There is no guarantee that a pruner will find fruiting canes in the renewal zone if previous pruning practices have not encouraged shoot growth in that area of the vine. Therefore, a grapevine pruner must manage the structure of a vine not only for fruiting in the coming growing season but also to preserve the form of the vine for future years. Managing the structure of the vine for future years is accomplished by creating renewal spurs. These are canes in the renewal zone of the vine that are not chosen for fruiting but are pruned to one or two nodes (Figs. 1f & 3b) to promote shoot growth. The expectation is that some of the shoots arising from renewal spurs will mature into quality fruiting canes for the following season. Retaining ample renewal spurs makes pruning easier in subsequent years. However, it is also possible to go “spur crazy”. Saving too many renewal spurs causes shoots in the renewal zone to become crowded and develop poorly. Therefore, a general guideline is to create one renewal spur for each fruiting cane left on the vine.
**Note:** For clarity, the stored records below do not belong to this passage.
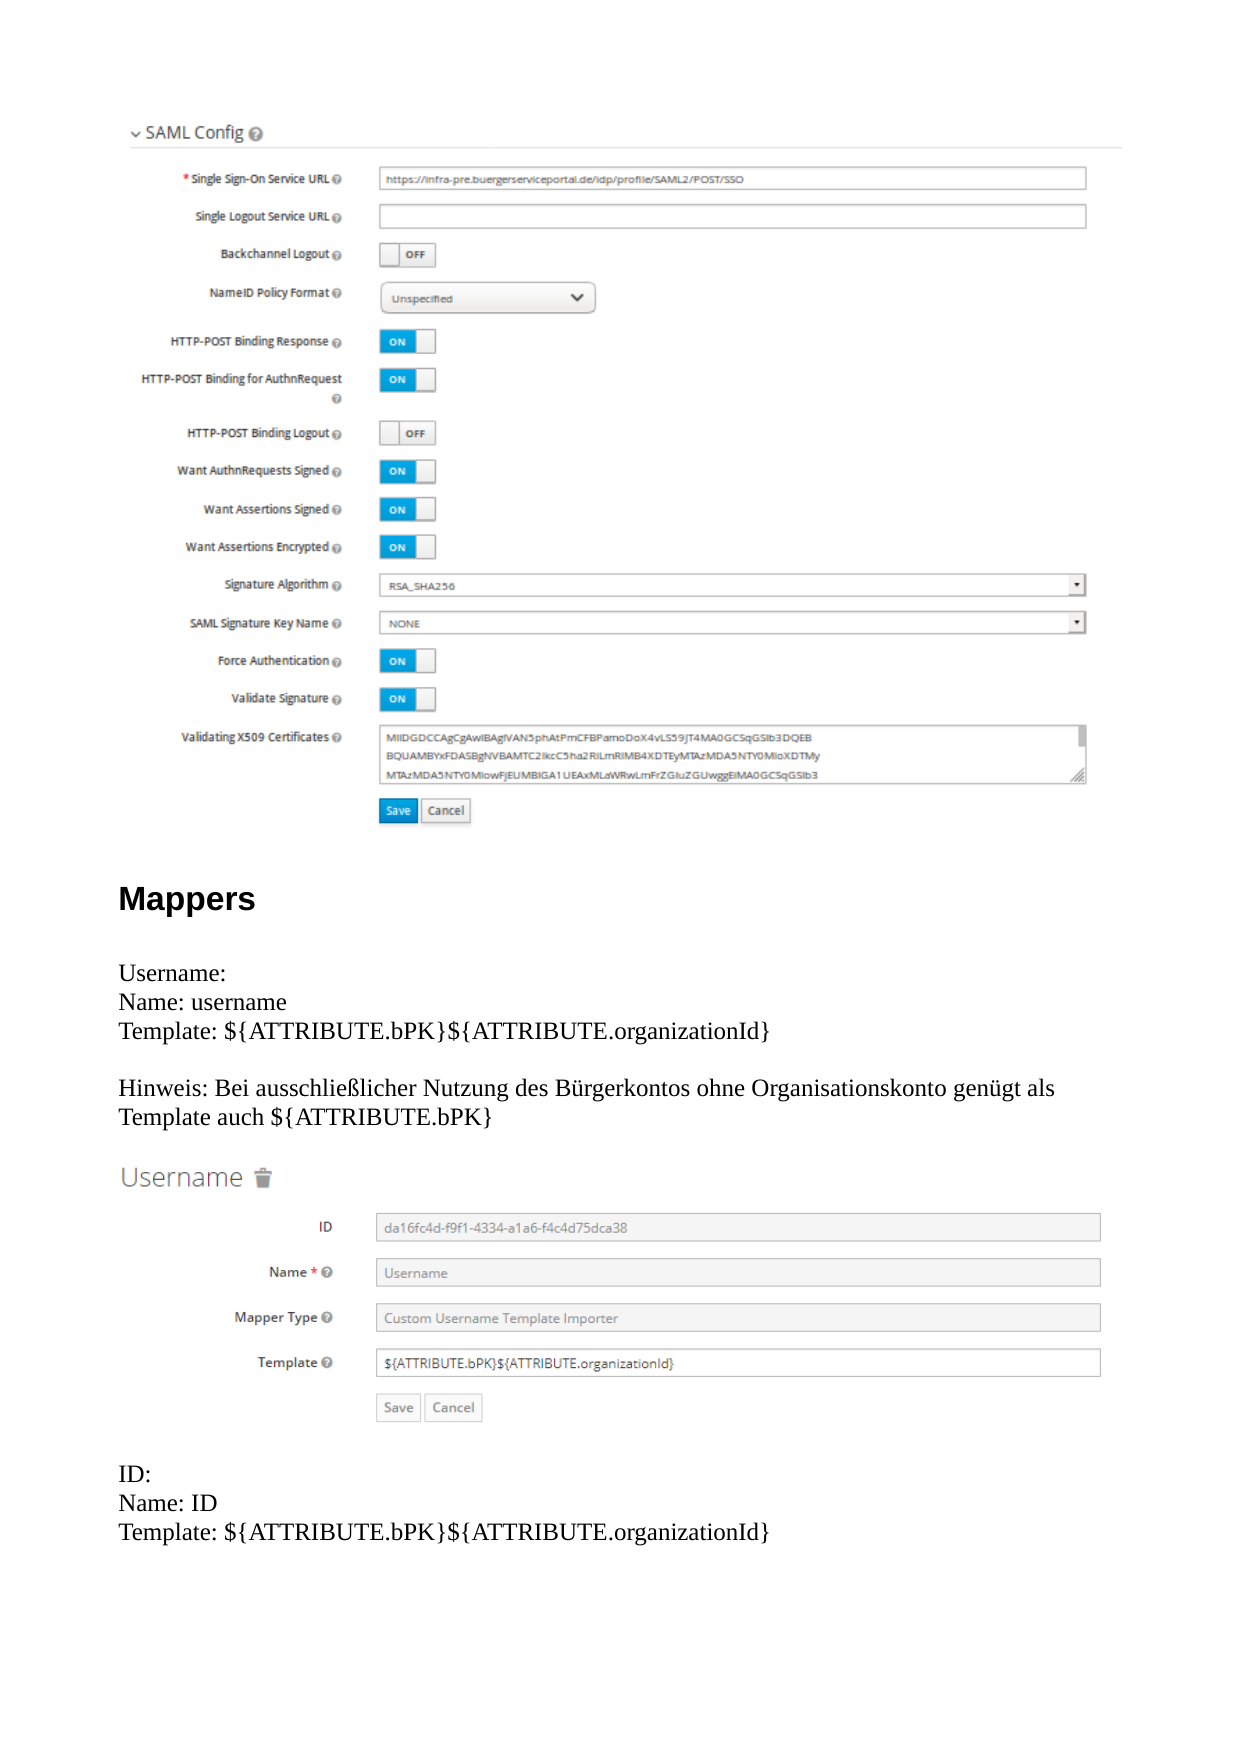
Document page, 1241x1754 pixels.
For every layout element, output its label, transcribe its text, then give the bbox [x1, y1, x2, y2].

picture [118, 1159, 1123, 1431]
text Template: ${ATTRIBUTE.bPK}${ATTRIBUTE.organizationId} [118, 1016, 1122, 1045]
text Username: [118, 958, 1122, 987]
text Template: ${ATTRIBUTE.bPK}${ATTRIBUTE.organizationId} [118, 1517, 1122, 1546]
text Name: ID [118, 1488, 1122, 1517]
text Hinweis: Bei ausschließlicher Nutzung des Bürgerkontos ohne Organisationskonto genügt als Template auch ${ATTRIBUTE.bPK} [118, 1073, 1122, 1131]
text ID: [118, 1459, 1122, 1488]
subtitle Mappers [118, 879, 1122, 917]
text Name: username [118, 987, 1122, 1016]
picture [118, 118, 1123, 829]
Suckers and Trunk Renewals
The trunk of a grapevine may remain healthy for decades or become diseased or winter-injured after just one or two years. Therefore, the trunks of vines need to be managed for the specific conditions of a vineyard. Even under the best of conditions, it is good management to replace trunks every 10 to 12 years in a temperate-climate vineyard. Many situations will require more frequent trunk replacement. Establishing new trunks is accomplished by first managing suckers, which are shoots that develop from belowground or near the ground on trunks. (Some prefer to use the term “water sprout” for shoots that develop on the bases of trunks.) When a cane that has matured from a sucker is chosen to establish a new trunk, it is called a trunk renewal (Fig. 4). Suckers growing directly from the ground are preferred for trunk renewals on ungrafted vines. When they are not available, utilize canes originating on trunks as close to the ground as possible. On grafted vines, canes from suckers growing above the graft union must be utilized for trunk renewals. Grapevines grown in a temperate climate should typically be managed with two trunks because it is easier to combat the effects of winter injury to vines when each of two trunks services half of a vine space (Fig. 1d). Managing vines with up to four trunks per vine and with one or more of these trunks being replaced each year may be helpful when growing very cold-tender varieties (Fig. 4).